• What you have to do:
Gather each line of the records that contains the word "beside" and copy those lines out in full.

• Page images and the text taken from them:
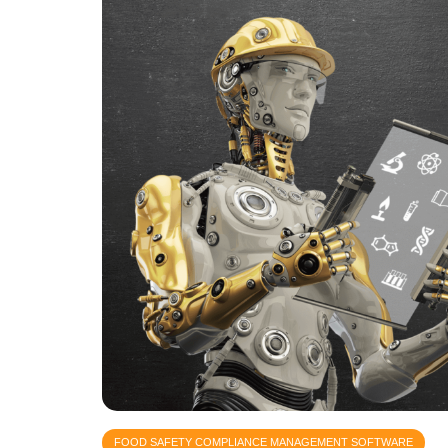
FOOD SAFETY COMPLIANCE MANAGEMENT SOFTWARE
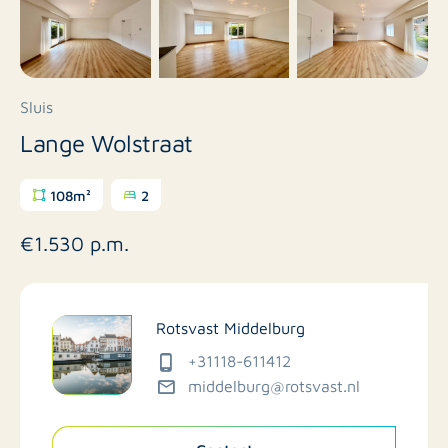
Sluis
Lange Wolstraat
108m²
2
€1.530 p.m.
Rotsvast Middelburg
+31118-611412
middelburg@rotsvast.nl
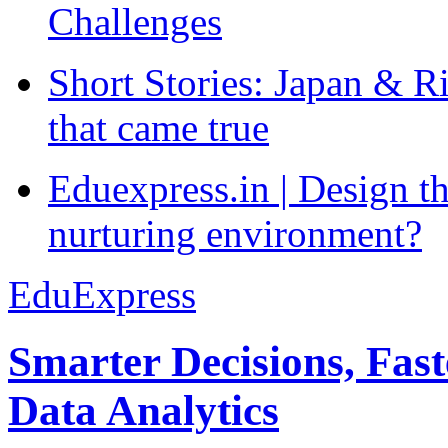
Challenges
Short Stories: Japan & R
that came true
Eduexpress.in | Design th
nurturing environment?
EduExpress
Smarter Decisions, Fas
Data Analytics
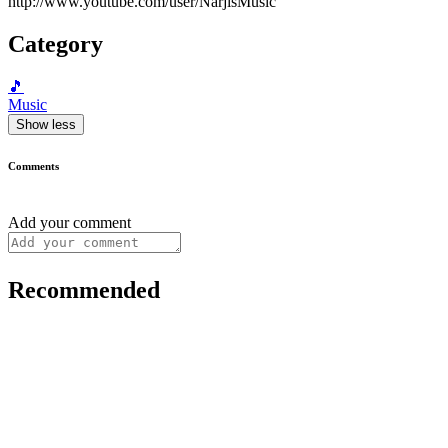
http://www.youtube.com/user/NarjisMusic
Category
🎵
Music
Show less
Comments
Add your comment
Recommended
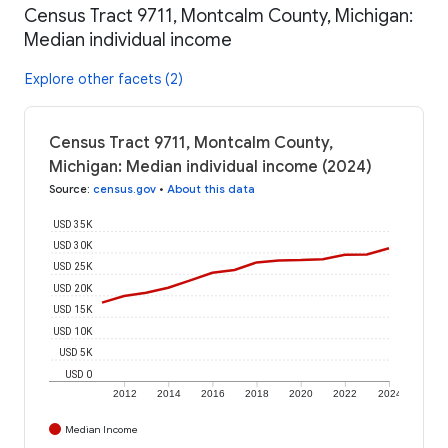
Census Tract 9711, Montcalm County, Michigan:
Median individual income
Explore other facets (2)
Census Tract 9711, Montcalm County,
Michigan: Median individual income (2024)
Source
:
census.gov
•
About this data
USD 35K
USD 30K
USD 25K
USD 20K
USD 15K
USD 10K
USD 5K
USD 0
2012
2014
2016
2018
2020
2022
2024
Median Income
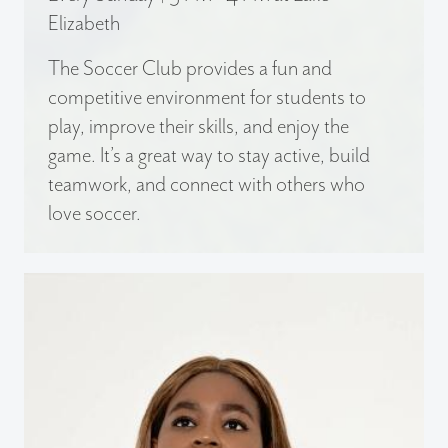
Elizabeth
The Soccer Club provides a fun and
competitive environment for students to
play, improve their skills, and enjoy the
game. It’s a great way to stay active, build
teamwork, and connect with others who
love soccer.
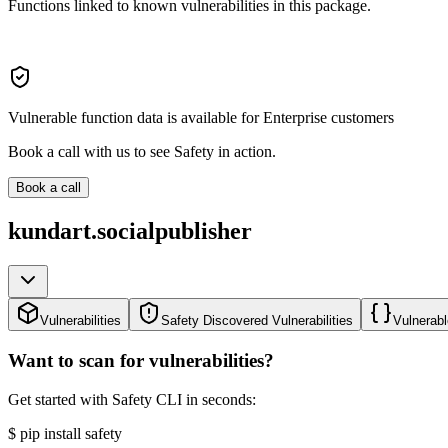
Functions linked to known vulnerabilities in this package.
Vulnerable function data is available for Enterprise customers
Book a call with us to see Safety in action.
Book a call
kundart.socialpublisher
Vulnerabilities
Safety Discovered Vulnerabilities
Vulnerabl
Want to scan for vulnerabilities?
Get started with Safety CLI in seconds:
$
pip install safety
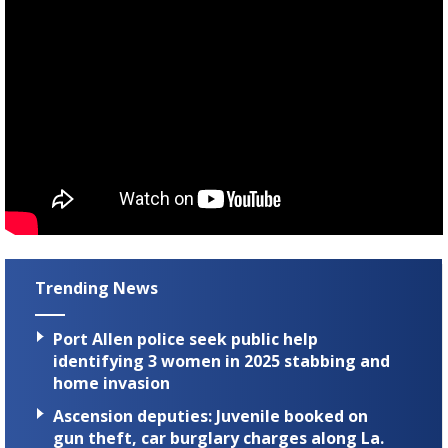
Trending News
Port Allen police seek public help
identifying 3 women in 2025 stabbing and
home invasion
Ascension deputies: Juvenile booked on
gun theft, car burglary charges along La.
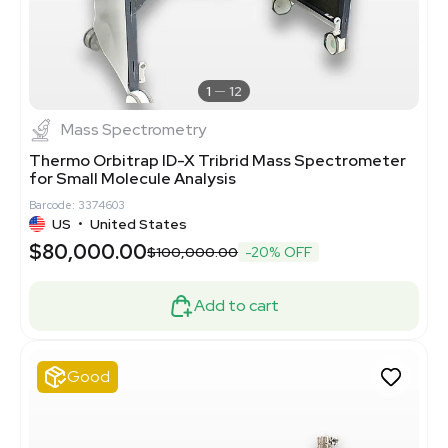
1
12
Mass Spectrometry
Thermo Orbitrap ID-X Tribrid Mass Spectrometer
for Small Molecule Analysis
Barcode: 3374603
US
•
United States
$80,000.00
$100,000.00
-20% OFF
Add to cart
Good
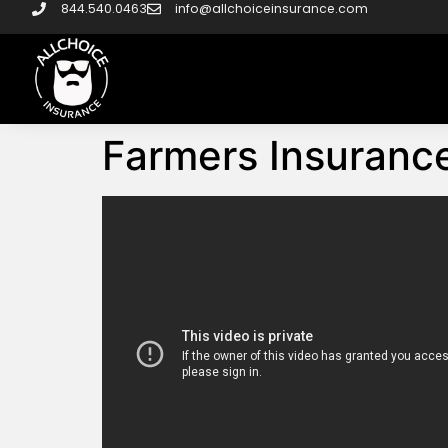
844.540.0463
info@allchoiceinsurance.com
Farmers Insurance 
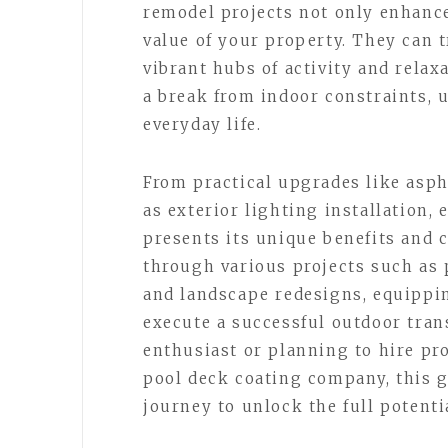
remodel projects not only enhance
value of your property. They can
vibrant hubs of activity and relax
a break from indoor constraints, 
everyday life.
From practical upgrades like asph
as exterior lighting installation,
presents its unique benefits and 
through various projects such as p
and landscape redesigns, equippi
execute a successful outdoor tran
enthusiast or planning to hire pr
pool deck coating company, this g
journey to unlock the full potenti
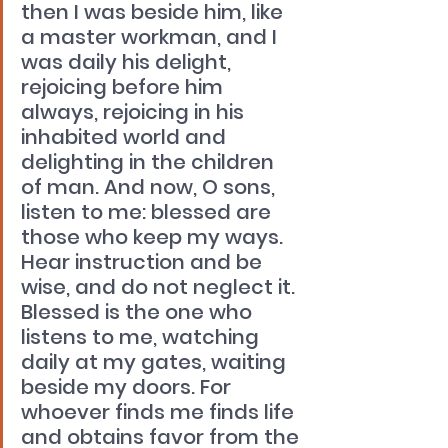
then I was beside him, like 
a master workman, and I 
was daily his delight, 
rejoicing before him 
always, rejoicing in his 
inhabited world and 
delighting in the children 
of man. And now, O sons, 
listen to me: blessed are 
those who keep my ways. 
Hear instruction and be 
wise, and do not neglect it. 
Blessed is the one who 
listens to me, watching 
daily at my gates, waiting 
beside my doors. For 
whoever finds me finds life 
and obtains favor from the 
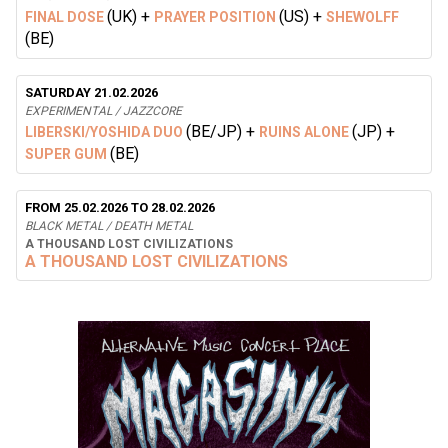
(UK)
+
(US)
+
FINAL DOSE
PRAYER POSITION
SHEWOLFF
(BE)
SATURDAY 21.02.2026
EXPERIMENTAL / JAZZCORE
(BE/JP)
+
(JP)
+
LIBERSKI/YOSHIDA DUO
RUINS ALONE
(BE)
SUPER GUM
FROM 25.02.2026 TO 28.02.2026
BLACK METAL / DEATH METAL
A THOUSAND LOST CIVILIZATIONS
A THOUSAND LOST CIVILIZATIONS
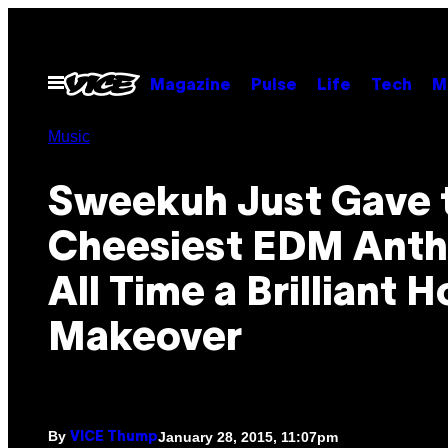
Skip
to
content
Open
Magazine
Pulse
Life
Tech
M
Menu
Music
Sweekuh Just Gave 
Cheesiest EDM Anth
All Time a Brilliant 
Makeover
By
January 28, 2015, 11:07pm
VICE Thump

• Answer box:
then I was beside him, like 
beside my doors. For 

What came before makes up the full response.